Pertama, qunut subuh yang dibaca setiap kali melaksanakan sholat Subuh. Kedua, qunut witir separuh akhir Ramadan yang dibaca pada malam-malam terakhir Ramadan dalam sholat witir. Ketiga, qunut nazilah yang dibaca dalam sholat pada saat terjadi bencana atau musibah.
Doanya
اَللّهُمَّ اهْدِنِىْ فِيْمَنْ هَدَيْتَ وَعَافِنِى فِيْمَنْ عَافَيْتَ وَتَوَلَّنِىْ فِيْمَنْ تَوَلَّيْتَ وَبَارِكْ لِىْ فِيْمَا اَعْطَيْتَ وَقِنِيْ شَرَّمَا قَضَيْتَ فَاِ نَّكَ تَقْضِىْ وَلاَ يُقْضَى عَلَيْكَ وَاِ نَّهُ لاَ يَذِلُّ مَنْ وَالَيْتَ وَلاَ يَعِزُّ مَنْ عَادَيْتَ تَبَارَكْتَ رَبَّنَا وَتَعَالَيْتَ فَلَكَ الْحَمْدُ عَلَى مَا قَضَيْتَ وَاَسْتَغْفِرُكَ وَاَتُوْبُ اِلَيْكَ وَصَلَّى اللهُ عَلَى سَيِّدَنَا مُحَمَّدٍ النَّبِيِّ اْلاُمِّيِّ وَعَلَى آلِهِ وَصَحْبِهِ وَسَلَّمَ
Allaahummahdinaa fii man hadaiit, wa aafinii fii man aafaiit, wa tawallanii fi man tawallaiit, wa baarik lii fiimaa a'thaiit. Wa qinii syarra maa qadhaiit. Fa innaka taqdhii wa laa yuqdhaa 'alaiik. Innahu laa yadzillu maw waalaiit.
Wa laa ya'izzu man 'aadaiit. Tabaarakta rabbanaa wa ta'aalait. Fa lakal-hamdu 'alaa maa qadhaiit, Astaghfiruka wa atuubu ilaik wa shallallahu 'ala sayyidina muhammadin nabiyyil ummuyyi wa 'alaa aalihii wa shahbihii wa sallam.
Artinya:
"Ya Allah, berilah kami petunjuk seperti orang-orang yang telah Engkau beri petunjuk. Berilah aku kesehatan seperti orang yang telah Engkau beri kesehatan. Pimpinlah aku bersama-sama orang-orang yang telah Engkau pimpin. Berilah berkah pada segala apa yang telah Engkau pimpin.

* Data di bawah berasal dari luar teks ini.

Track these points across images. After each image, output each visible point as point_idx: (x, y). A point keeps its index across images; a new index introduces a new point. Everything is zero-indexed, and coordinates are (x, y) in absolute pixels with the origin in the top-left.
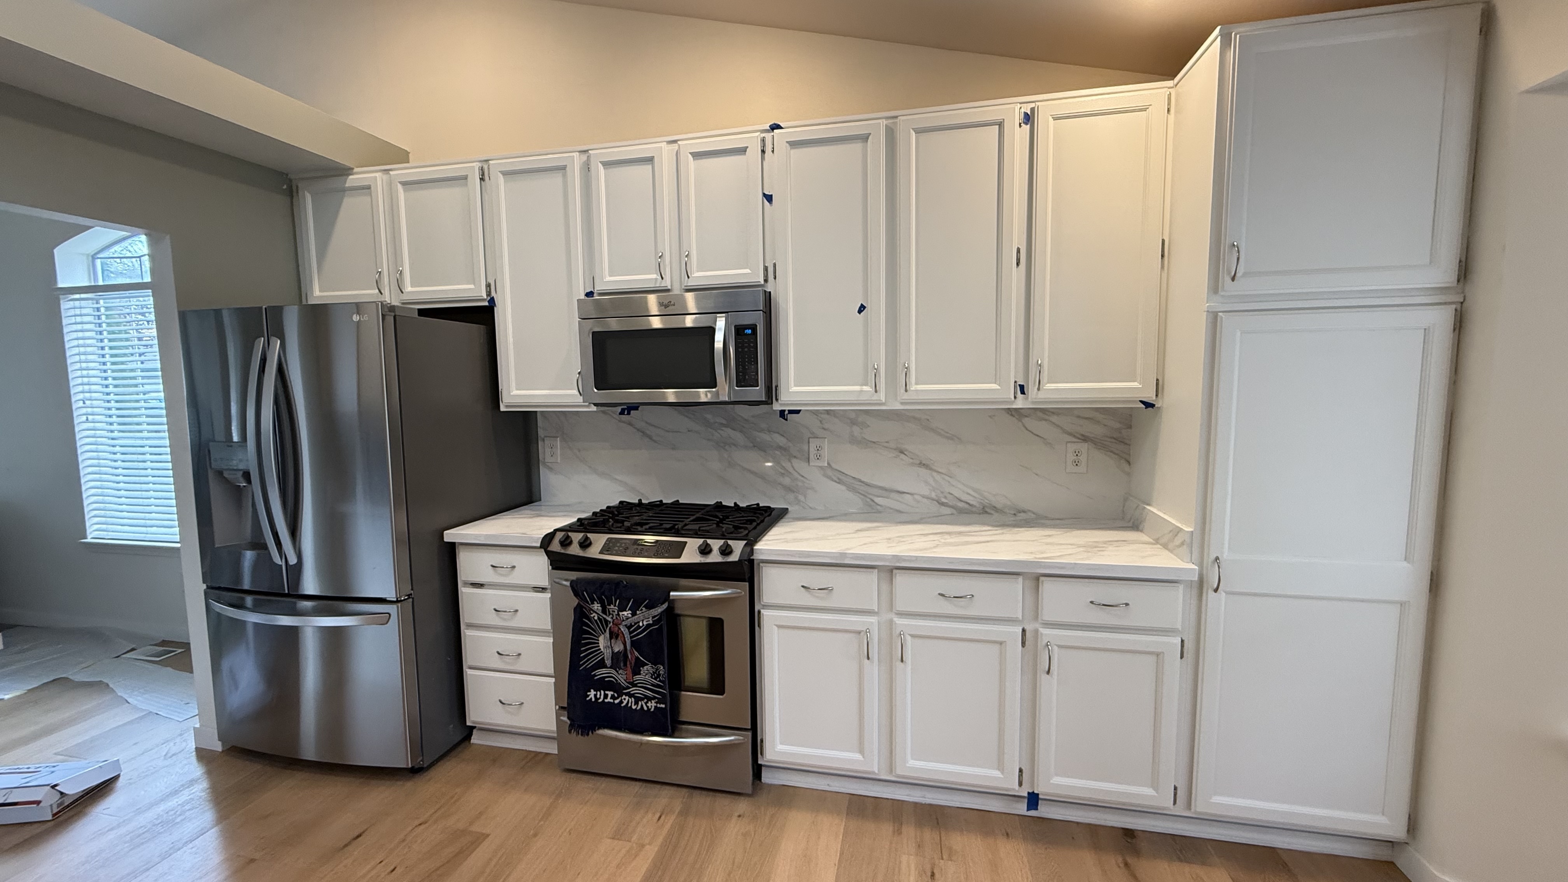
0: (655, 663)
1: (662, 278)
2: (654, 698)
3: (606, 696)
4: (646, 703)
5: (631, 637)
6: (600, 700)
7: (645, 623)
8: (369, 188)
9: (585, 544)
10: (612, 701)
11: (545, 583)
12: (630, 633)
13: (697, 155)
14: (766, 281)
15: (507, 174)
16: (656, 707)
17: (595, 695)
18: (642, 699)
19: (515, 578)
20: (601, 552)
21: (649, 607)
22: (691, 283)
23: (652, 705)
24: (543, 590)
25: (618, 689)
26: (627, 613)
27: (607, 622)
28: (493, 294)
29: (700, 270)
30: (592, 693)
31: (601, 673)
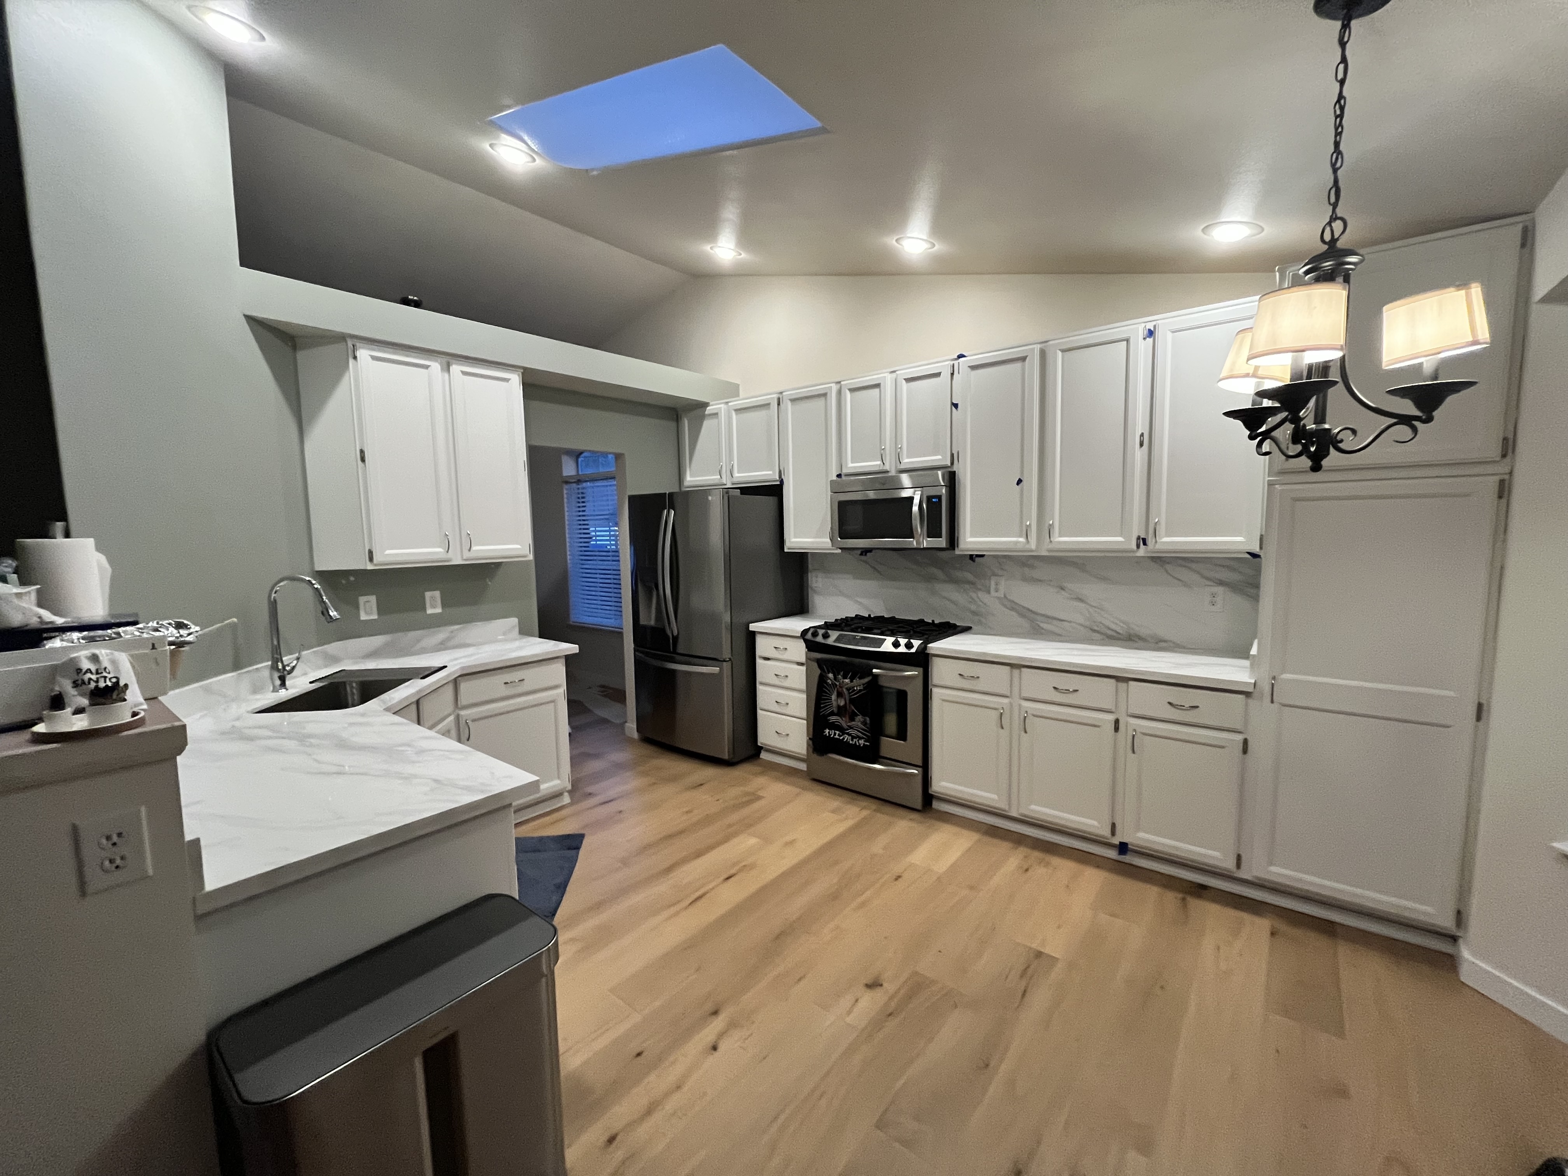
0: (864, 715)
1: (884, 464)
2: (863, 738)
3: (835, 734)
4: (858, 741)
5: (850, 696)
6: (832, 736)
7: (858, 688)
8: (716, 414)
9: (826, 636)
10: (838, 737)
11: (803, 660)
12: (849, 693)
13: (908, 380)
14: (952, 463)
15: (793, 400)
16: (864, 744)
17: (829, 732)
18: (856, 738)
19: (786, 656)
20: (835, 641)
21: (860, 678)
22: (902, 467)
23: (862, 742)
24: (802, 664)
25: (842, 730)
26: (847, 681)
27: (836, 685)
28: (783, 477)
29: (908, 457)
30: (827, 731)
31: (833, 719)
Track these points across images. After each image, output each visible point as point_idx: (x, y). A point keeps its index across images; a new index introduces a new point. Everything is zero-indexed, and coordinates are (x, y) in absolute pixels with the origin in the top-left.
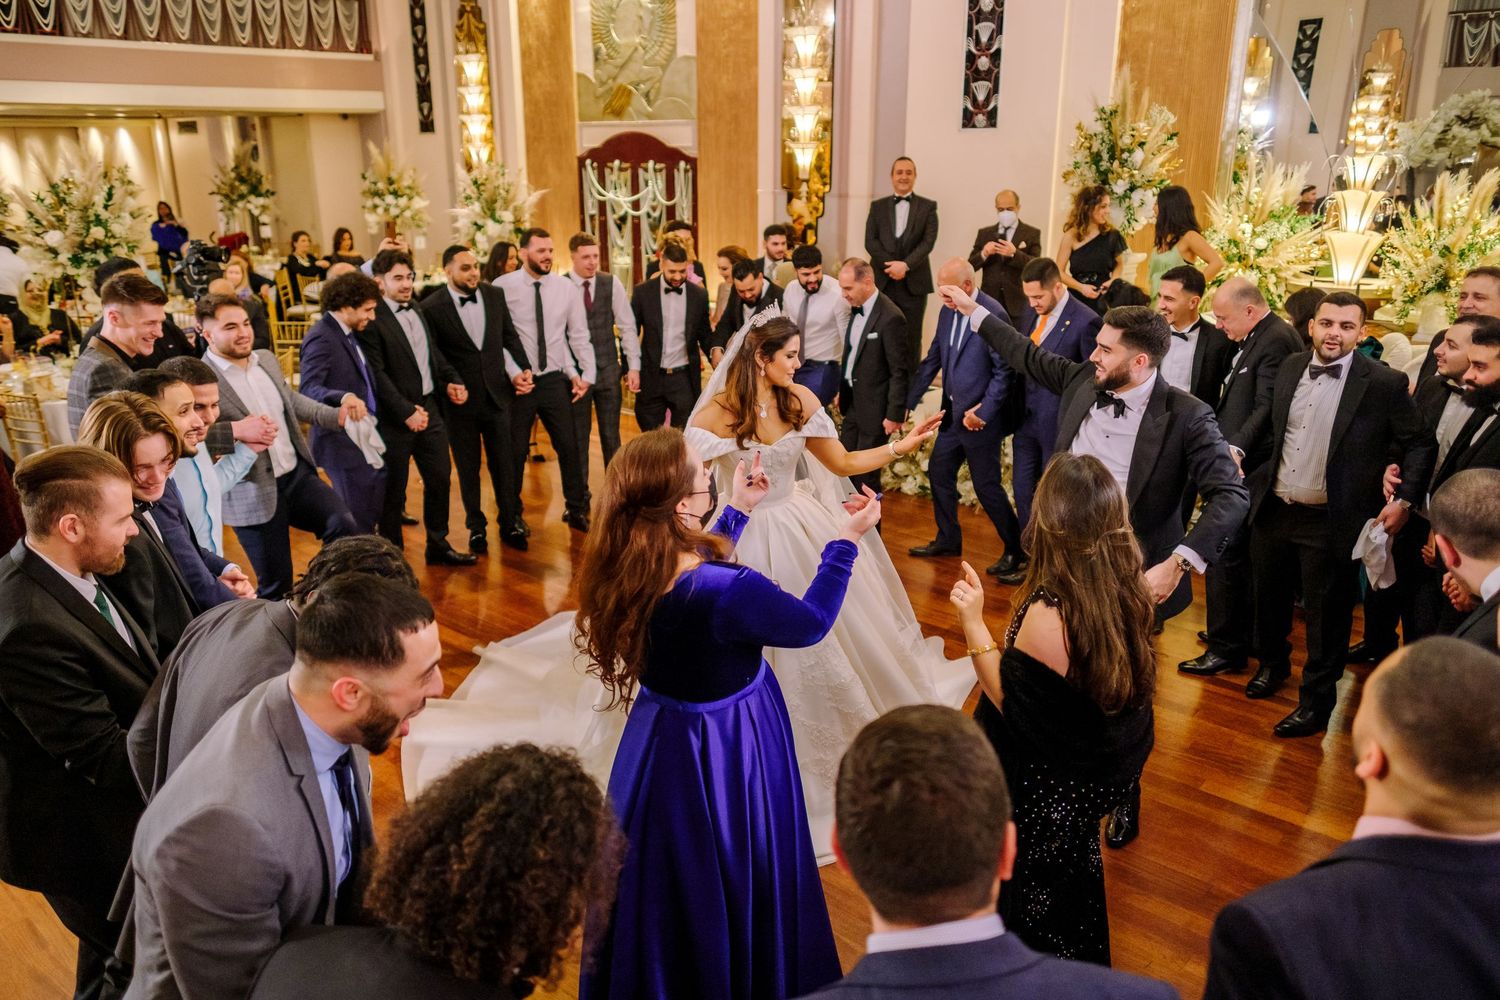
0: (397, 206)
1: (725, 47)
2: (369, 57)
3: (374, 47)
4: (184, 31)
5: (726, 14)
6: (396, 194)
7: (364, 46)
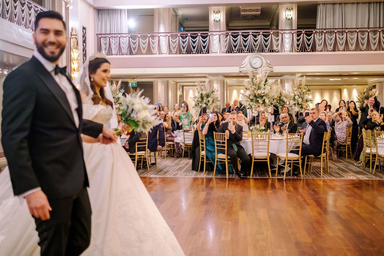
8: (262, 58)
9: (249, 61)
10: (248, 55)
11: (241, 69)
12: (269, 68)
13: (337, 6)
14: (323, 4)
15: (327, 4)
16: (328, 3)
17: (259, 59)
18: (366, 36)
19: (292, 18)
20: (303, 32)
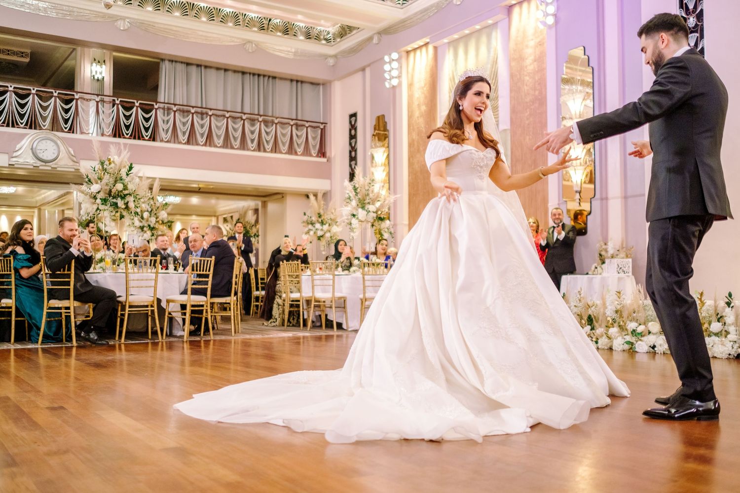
0: (322, 230)
1: (527, 119)
2: (324, 160)
3: (328, 154)
4: (220, 142)
5: (528, 100)
6: (322, 223)
7: (322, 153)
8: (59, 142)
9: (30, 144)
10: (28, 134)
11: (14, 159)
12: (72, 163)
13: (193, 69)
14: (169, 61)
15: (176, 62)
16: (178, 60)
17: (52, 144)
18: (239, 125)
19: (103, 77)
20: (137, 104)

Berilah berkah pada segala apa yang telah Engkau berikan kepadaku. Dan peliharalah aku dari kejahatan yang Engkau pastikan. Karena sesungguhnya Engkau-lah yang menentukan dan tidak ada yang menghukum (menentukan) atas Engkau. Sesungguhnya tidaklah akan hina orang-orang yang telah Engkau beri kekuasaan."